Anything beyond Mavericks was unusable on my 2010 13" MBA. Things like Mission Control would take 3-5 seconds to respond, whereas with earlier OSs it was pretty much instantaneous. Battery life was barely 2 hours and fans came on much more frequently than before. And I always did clean installs as well, so it wasn't due to clutter in the OS from upgrades.
Of course that doesn't mean future upgrades will kill the MacBook. My MBA was one of the last Core 2 Duo Macs so that likely played a role with optimisation, but at least in my experience OS X tends to get heavier by a bit in every upgrade.
Maybe that was because of the amount of memory you had. Or because of the graphics performance of the MBA, because everything beyond Mavericks is using the GPU for UI rendering, as far as I know. Or did Mavericks already started using the GPU? And be able to use a more "powerful" GPU (as long as we can use the word "powerful" for the integrated GPUs), developers stop to think about an outdated system.
I remember, that the first OS X update I got, after buying my MBA early 2013 (i5, 8GB), had improved a lot the speed and responsiveness of the system. And until today no OS X version released let me think that my MBA was too slow. It even gets better and better and I never made a clean install, always just updated. Even now, where it has a water damage and with that a throttled CPU (IA:0,8 GHz, GT 0,2 GHz, fixed, no more turbo boost; Geekbench 3 32Bit benchmark single-core: 824, multi-core: 1695), the UI is still acceptable, some things like mission control, launch pad are perfectly smooth, others like animated menus and switching spaces could have a little lag from time to time. The overall processing performance is like a time travel, but still usable (I’m using OS X El Captain). Finally, that’s impressing that a 800MHz CPU is fast enough to still have a usable system and a little training of patience for installing / starting apps.

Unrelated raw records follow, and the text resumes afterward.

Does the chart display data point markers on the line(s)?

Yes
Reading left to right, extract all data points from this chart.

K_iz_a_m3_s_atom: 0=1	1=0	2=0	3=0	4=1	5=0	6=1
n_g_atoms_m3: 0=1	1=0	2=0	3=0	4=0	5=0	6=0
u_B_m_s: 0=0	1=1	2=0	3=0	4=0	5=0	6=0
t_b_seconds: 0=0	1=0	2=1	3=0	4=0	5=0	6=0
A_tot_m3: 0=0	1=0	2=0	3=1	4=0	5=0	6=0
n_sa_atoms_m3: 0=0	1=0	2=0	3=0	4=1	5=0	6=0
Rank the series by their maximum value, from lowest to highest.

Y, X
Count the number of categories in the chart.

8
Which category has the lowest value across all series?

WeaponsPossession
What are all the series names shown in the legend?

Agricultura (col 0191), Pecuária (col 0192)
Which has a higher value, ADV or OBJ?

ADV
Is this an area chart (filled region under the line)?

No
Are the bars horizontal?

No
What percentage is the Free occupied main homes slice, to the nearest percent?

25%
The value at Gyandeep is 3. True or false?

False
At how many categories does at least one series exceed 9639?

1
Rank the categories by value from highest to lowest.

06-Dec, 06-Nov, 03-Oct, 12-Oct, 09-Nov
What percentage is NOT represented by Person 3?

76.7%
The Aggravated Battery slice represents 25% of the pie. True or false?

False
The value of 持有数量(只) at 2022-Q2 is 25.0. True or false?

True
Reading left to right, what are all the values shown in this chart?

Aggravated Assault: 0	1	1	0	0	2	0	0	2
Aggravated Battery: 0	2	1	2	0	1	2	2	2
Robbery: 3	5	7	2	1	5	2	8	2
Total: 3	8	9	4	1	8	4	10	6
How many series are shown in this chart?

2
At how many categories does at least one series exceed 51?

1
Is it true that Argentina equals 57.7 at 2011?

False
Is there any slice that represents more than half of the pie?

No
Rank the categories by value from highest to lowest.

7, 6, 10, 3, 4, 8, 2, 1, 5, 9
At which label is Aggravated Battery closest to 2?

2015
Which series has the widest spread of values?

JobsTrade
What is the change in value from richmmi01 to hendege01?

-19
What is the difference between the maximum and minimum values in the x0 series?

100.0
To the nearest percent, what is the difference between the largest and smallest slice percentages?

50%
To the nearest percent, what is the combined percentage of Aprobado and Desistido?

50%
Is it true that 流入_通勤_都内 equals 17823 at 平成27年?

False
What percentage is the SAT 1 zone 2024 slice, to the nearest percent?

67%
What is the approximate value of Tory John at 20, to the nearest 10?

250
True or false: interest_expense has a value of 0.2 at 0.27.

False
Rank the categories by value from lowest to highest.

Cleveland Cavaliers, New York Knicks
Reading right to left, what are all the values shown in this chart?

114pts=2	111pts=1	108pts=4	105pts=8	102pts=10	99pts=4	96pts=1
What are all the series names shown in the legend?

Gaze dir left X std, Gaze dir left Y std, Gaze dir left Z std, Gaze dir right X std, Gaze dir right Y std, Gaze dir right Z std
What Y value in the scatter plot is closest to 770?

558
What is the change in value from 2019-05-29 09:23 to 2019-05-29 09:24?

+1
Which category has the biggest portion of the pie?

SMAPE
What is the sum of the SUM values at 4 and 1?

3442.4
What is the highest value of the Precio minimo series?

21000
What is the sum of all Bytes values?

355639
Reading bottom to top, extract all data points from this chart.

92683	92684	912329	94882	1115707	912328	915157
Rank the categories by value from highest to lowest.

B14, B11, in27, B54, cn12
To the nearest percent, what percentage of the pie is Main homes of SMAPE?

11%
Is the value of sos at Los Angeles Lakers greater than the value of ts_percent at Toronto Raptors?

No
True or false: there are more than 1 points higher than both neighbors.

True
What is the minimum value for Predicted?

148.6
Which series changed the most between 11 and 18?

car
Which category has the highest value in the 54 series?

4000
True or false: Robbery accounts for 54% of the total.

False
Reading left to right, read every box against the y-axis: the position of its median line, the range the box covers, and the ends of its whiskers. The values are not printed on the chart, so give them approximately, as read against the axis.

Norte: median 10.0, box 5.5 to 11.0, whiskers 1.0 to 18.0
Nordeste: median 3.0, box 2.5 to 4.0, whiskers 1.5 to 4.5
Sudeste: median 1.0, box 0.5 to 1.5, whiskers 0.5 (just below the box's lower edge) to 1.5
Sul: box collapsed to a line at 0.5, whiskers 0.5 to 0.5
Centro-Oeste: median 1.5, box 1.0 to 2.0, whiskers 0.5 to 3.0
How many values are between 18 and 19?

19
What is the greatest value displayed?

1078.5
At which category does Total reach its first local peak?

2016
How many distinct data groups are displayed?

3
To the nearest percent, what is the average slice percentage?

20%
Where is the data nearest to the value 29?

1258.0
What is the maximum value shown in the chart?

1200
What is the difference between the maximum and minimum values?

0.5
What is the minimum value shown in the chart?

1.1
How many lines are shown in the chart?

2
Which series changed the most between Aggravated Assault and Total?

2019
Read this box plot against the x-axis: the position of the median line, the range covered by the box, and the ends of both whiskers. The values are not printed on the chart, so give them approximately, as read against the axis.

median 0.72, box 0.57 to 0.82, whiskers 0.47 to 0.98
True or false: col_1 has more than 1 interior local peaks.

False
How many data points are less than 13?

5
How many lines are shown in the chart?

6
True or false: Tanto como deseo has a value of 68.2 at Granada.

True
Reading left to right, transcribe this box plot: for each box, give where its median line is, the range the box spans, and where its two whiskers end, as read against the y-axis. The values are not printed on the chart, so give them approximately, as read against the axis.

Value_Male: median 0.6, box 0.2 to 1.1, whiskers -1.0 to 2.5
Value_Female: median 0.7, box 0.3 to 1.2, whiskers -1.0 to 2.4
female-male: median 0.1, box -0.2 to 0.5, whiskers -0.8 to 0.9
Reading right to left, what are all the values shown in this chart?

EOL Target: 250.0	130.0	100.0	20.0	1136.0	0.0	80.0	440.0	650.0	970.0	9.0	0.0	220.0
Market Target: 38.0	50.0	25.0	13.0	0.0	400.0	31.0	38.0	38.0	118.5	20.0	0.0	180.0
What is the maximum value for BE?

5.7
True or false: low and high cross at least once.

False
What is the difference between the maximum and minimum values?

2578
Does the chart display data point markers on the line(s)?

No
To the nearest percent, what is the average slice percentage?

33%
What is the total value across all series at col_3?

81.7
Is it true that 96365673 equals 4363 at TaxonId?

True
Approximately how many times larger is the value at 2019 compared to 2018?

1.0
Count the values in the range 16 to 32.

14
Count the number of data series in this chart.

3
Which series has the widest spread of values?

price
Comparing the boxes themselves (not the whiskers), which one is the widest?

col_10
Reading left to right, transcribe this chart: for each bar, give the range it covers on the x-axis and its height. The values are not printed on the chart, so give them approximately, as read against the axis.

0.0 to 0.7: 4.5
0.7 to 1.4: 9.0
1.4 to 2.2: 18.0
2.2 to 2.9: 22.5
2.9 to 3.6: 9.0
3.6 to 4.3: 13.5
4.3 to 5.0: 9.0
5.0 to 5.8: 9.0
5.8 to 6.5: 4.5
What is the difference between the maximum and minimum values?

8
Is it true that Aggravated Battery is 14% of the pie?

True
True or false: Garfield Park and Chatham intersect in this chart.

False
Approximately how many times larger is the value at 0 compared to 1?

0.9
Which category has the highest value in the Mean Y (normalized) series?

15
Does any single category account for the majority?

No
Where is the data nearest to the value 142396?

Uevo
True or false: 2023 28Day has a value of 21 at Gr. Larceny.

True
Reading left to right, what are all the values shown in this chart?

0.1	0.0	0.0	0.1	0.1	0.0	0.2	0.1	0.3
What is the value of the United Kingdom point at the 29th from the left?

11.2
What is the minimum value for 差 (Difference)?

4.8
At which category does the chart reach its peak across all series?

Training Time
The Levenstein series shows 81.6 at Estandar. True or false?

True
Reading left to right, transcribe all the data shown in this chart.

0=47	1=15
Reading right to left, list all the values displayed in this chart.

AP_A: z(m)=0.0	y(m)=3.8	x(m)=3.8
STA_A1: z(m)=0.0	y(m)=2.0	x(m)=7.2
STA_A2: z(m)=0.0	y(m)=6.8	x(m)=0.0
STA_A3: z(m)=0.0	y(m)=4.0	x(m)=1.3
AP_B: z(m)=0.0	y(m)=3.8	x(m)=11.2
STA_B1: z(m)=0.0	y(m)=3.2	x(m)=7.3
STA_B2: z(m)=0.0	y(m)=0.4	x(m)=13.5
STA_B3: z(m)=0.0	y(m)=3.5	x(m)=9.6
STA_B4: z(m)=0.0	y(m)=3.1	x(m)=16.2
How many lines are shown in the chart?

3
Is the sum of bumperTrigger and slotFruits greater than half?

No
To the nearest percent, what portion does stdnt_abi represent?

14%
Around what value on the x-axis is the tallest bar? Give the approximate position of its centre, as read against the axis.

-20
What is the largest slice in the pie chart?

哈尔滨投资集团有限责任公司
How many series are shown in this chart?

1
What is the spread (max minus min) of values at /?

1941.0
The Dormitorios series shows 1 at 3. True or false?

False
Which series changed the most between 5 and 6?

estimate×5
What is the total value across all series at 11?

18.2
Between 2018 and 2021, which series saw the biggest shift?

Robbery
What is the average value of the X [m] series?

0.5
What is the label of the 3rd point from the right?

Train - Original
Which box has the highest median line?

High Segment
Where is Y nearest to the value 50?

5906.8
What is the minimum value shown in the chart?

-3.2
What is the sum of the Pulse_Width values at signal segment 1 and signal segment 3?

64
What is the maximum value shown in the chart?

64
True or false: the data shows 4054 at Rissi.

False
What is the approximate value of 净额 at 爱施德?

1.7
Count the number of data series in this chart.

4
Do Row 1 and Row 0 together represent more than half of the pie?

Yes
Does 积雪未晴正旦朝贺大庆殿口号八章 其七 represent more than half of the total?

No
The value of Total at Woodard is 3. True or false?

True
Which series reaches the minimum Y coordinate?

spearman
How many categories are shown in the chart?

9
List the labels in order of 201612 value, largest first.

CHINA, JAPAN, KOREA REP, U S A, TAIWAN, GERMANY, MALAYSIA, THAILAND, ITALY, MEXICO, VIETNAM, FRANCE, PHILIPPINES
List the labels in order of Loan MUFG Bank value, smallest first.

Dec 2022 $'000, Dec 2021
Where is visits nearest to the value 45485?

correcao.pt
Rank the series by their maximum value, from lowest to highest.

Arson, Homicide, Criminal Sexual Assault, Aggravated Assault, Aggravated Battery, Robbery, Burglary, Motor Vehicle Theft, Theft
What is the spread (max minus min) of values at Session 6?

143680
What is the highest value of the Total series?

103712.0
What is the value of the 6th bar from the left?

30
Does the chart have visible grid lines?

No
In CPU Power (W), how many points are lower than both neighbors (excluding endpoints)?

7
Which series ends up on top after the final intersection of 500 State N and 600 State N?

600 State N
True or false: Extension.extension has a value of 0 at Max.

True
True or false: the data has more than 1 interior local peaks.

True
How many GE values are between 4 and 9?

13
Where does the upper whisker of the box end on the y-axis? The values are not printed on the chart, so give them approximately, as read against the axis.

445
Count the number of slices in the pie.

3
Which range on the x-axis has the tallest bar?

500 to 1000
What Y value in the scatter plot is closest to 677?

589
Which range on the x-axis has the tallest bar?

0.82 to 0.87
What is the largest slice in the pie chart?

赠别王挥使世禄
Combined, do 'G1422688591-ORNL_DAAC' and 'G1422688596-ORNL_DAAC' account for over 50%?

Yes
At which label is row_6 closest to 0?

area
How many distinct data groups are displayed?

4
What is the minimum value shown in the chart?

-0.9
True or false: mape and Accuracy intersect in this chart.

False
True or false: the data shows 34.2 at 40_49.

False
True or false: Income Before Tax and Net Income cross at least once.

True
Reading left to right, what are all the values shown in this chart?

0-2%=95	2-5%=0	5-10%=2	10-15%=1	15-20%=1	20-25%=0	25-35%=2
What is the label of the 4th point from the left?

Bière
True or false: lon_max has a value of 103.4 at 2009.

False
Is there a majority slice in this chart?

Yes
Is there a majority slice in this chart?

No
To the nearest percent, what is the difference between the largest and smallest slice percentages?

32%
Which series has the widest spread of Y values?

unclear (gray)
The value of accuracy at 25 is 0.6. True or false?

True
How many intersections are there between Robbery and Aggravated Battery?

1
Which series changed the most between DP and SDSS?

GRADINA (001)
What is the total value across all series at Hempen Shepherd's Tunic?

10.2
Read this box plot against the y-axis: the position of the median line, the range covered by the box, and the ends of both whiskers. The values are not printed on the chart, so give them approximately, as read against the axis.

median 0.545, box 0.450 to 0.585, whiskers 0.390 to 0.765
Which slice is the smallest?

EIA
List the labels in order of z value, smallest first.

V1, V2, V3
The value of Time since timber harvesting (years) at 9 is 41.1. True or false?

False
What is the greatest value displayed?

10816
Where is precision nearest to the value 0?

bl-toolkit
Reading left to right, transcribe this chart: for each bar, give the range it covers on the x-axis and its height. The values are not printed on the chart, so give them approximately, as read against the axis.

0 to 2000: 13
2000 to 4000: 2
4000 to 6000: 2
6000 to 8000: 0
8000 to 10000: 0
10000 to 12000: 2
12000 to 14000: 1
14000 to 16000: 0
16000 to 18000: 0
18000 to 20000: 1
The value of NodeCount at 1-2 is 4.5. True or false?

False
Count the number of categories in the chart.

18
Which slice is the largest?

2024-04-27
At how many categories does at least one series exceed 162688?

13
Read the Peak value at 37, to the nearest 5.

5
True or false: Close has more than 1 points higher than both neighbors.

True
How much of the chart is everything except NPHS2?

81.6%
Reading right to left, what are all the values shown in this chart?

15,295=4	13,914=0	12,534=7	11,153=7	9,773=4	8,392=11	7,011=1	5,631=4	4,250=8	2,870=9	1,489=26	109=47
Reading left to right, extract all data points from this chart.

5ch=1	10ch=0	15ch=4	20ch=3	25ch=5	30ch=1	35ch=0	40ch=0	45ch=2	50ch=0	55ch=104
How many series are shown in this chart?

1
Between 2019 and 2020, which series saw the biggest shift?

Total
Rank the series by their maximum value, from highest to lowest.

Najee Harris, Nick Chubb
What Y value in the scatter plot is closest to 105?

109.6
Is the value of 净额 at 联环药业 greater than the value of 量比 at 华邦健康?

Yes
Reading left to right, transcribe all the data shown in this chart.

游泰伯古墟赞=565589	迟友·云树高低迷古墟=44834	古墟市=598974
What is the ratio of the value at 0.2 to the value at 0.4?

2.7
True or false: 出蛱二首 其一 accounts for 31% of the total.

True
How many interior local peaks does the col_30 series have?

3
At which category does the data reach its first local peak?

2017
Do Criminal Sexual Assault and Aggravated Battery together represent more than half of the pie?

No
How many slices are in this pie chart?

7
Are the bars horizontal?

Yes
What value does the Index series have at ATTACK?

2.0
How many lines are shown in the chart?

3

My experience (with OS X and iOS devices): when you buy a system, you will be fine with the upcoming OS updates for at least the next 2-3 years. For OS X maybe 3-4 Years. And if computer system becomes outdated (but still usable) after 3-4 years, that will be ok, IMHO.
BTW., I think that when the time comes where the Macbook 2016 will be to slow for further OS updates, it really doesn't matter if you have the m3, m5 or m7 version.